Guerra in Ucraina, la Russia ha annunciato una nuova tregua temporanea dalle 9.30 di oggi per l’evacuazione di civili. Lo fa sapere il ministero della Difesa russo, secondo le news citate dalla Tass, spiegando che saranno inviate alla vicepremier dell’Ucraina Iryna Vereshchuk le informazioni sui corridoi umanitari da Kiev, Chernihiv, Sumy, Kharkiv e Mariupol. La vicepremier ieri ha ribadito che l’Ucraina non accetterà l’offerta di Mosca di stabilire corridoi sicuri per i civili per dirigersi verso la Russia. Kiev accetterà solo corridoi sicuri che portino verso ovest.

Su Donbass e Crimea Zelensky pronto a trattare

In un’intervista a ‘Abc’, il presidente dell’Ucraina Volodymyr Zelensky, in merito alla Crimea e alle Repubbliche separatiste del Donbass, ha dichiarato: “Possiamo discutere e si può trovare un compromesso su come questi territori continueranno a vivere”. L’Ucraina, ha spiegato, “è pronta al dialogo ma non alla capitolazione”. La domanda chiave, ha sottolineato Zelensky, “è come vivranno le persone in questi territori, chi vuole far parte dell’Ucraina”. Quello che è importante, ha aggiunto, “è che Putin inizi a parlare, inizi un dialogo, invece di vivere in una bolla di informazione senza ossigeno. Penso che sia lì che si trova”.

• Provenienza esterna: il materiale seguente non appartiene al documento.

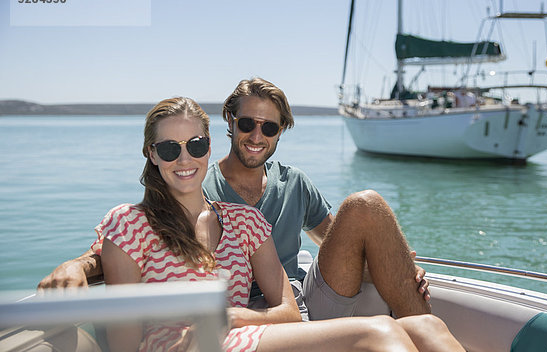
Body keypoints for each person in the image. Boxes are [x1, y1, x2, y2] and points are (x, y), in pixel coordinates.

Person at [39, 78, 430, 320]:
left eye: (270, 127)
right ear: (228, 123)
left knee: (365, 204)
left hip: (301, 301)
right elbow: (129, 238)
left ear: (280, 133)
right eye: (247, 123)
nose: (256, 135)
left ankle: (426, 326)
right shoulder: (194, 184)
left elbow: (337, 244)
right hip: (236, 312)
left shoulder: (294, 182)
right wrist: (78, 266)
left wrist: (396, 267)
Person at [96, 96, 464, 351]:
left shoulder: (244, 220)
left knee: (426, 327)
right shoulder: (129, 224)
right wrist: (80, 265)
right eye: (168, 149)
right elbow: (126, 343)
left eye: (194, 145)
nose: (184, 158)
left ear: (208, 146)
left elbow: (290, 309)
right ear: (151, 153)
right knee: (378, 332)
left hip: (246, 333)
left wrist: (231, 317)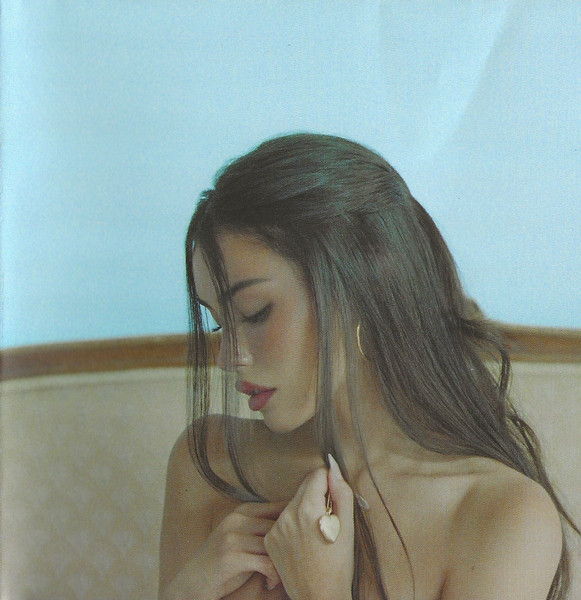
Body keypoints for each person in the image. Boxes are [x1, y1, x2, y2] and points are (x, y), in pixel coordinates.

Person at [159, 133, 578, 600]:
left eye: (256, 312)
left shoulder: (500, 515)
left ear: (360, 293)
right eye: (219, 324)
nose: (225, 359)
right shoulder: (208, 463)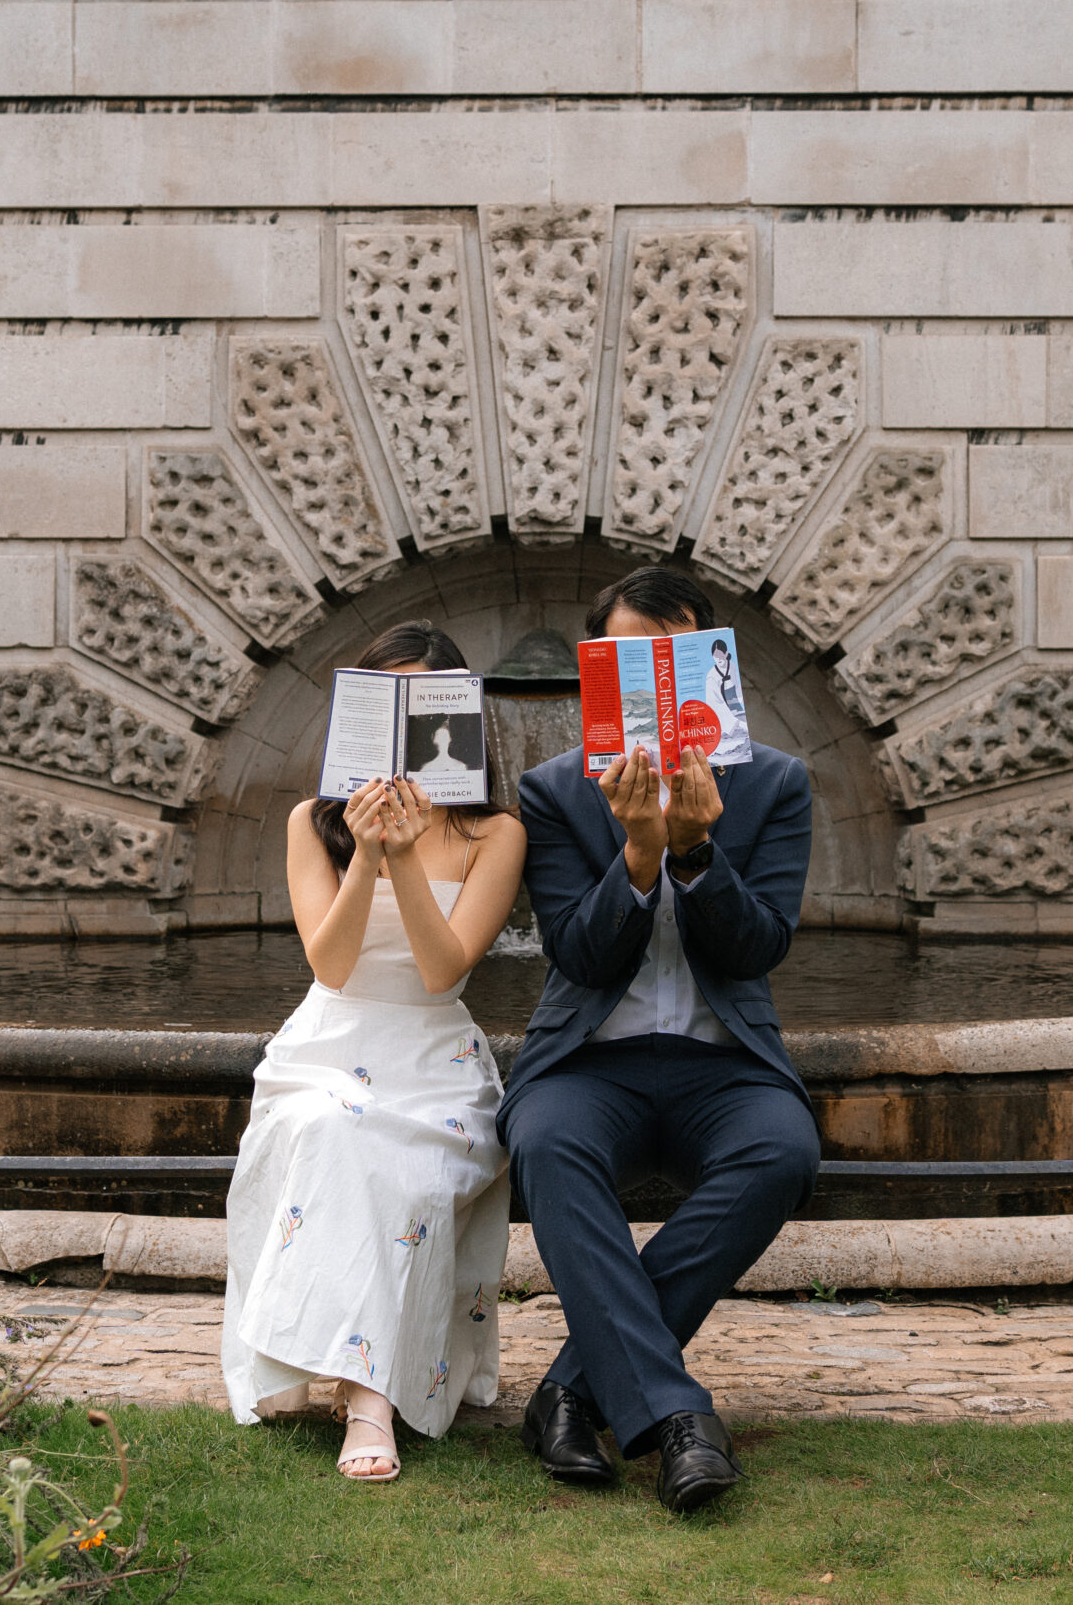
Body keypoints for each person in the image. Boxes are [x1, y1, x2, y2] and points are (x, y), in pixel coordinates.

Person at [501, 566, 818, 1514]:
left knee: (784, 1148)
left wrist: (695, 853)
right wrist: (640, 855)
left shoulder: (776, 784)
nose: (650, 671)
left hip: (725, 1064)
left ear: (708, 661)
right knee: (547, 1141)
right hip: (590, 1065)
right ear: (602, 669)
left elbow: (762, 946)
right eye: (628, 653)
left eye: (670, 651)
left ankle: (572, 1390)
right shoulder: (554, 791)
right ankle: (678, 1420)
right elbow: (579, 955)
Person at [220, 623, 528, 1483]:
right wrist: (368, 855)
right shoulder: (309, 822)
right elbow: (331, 962)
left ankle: (370, 1396)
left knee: (390, 1159)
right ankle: (352, 1387)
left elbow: (441, 971)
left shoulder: (493, 832)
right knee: (332, 1125)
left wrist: (409, 860)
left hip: (431, 1056)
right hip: (330, 1043)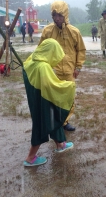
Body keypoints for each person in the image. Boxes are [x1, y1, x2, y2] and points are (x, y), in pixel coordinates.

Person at [23, 38, 75, 167]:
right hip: (43, 99)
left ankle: (60, 144)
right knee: (41, 125)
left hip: (36, 98)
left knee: (53, 117)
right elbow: (52, 86)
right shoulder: (43, 67)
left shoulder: (31, 61)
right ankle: (30, 158)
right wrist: (69, 86)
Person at [38, 0, 86, 132]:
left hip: (69, 71)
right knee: (53, 97)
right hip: (53, 71)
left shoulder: (74, 32)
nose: (57, 18)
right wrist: (44, 67)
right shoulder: (47, 31)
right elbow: (41, 50)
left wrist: (78, 67)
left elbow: (80, 50)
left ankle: (65, 122)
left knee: (68, 97)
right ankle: (54, 121)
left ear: (65, 15)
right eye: (54, 15)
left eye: (60, 15)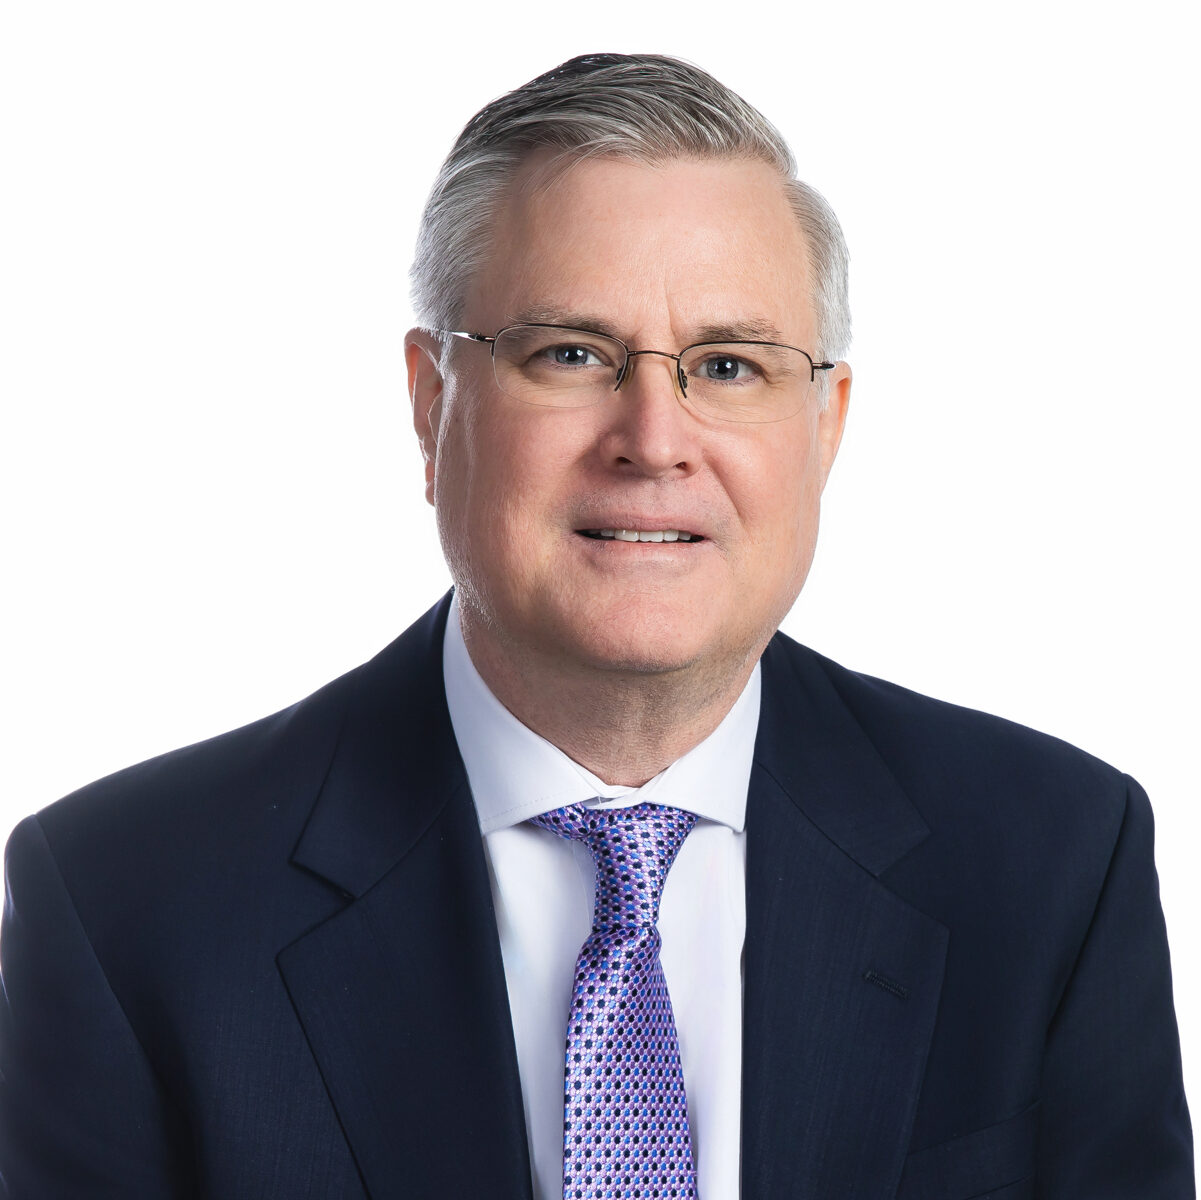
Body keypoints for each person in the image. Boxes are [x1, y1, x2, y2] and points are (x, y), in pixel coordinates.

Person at [0, 51, 1192, 1200]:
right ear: (431, 407)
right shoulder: (124, 906)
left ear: (824, 427)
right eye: (571, 353)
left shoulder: (1049, 866)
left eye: (728, 366)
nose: (654, 438)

La Polonia offre i suoi aerei agli Usa, ma altolà dal Pentagono

Intanto il governo polacco ha annunciato che metterà immediatamente a disposizione degli Stati Uniti tutti i suoi Mig-29 trasferendoli gratuitamente nella base di Ramstein. Si tratta di un primo passo per fornire i caccia alle forze armate ucraine in modo che possano respingere l’invasione russa. Varsavia ha inoltre chiesto a Washington la fornitura di aerei con capacità operative simili, dicendosi pronta a discutere le modalità di acquisto. Il governo polacco ha anche chiesto ad altri Paesi della Nato, proprietari di caccia Mig-29, di agire allo stesso modo.

Il Pentagono ha mostrato però forti perplessità, definendo l’offerta non “attuabile”. Il portavoce del Pentagono John Kirby ha dichiarato che la prospettiva di jet che partono da una base degli Stati Uniti e della Nato in Germania “per volare in uno spazio aereo che è contestato con la Russia sull’Ucraina solleva serie preoccupazioni per l’intera alleanza della Nato”. “Continueremo a consultarci con la Polonia e gli altri nostri alleati della Nato su questo problema e le difficili sfide logistiche che presenta, ma non crediamo che la proposta della Polonia sia una proposta sostenibile”, ha aggiunto Kirby.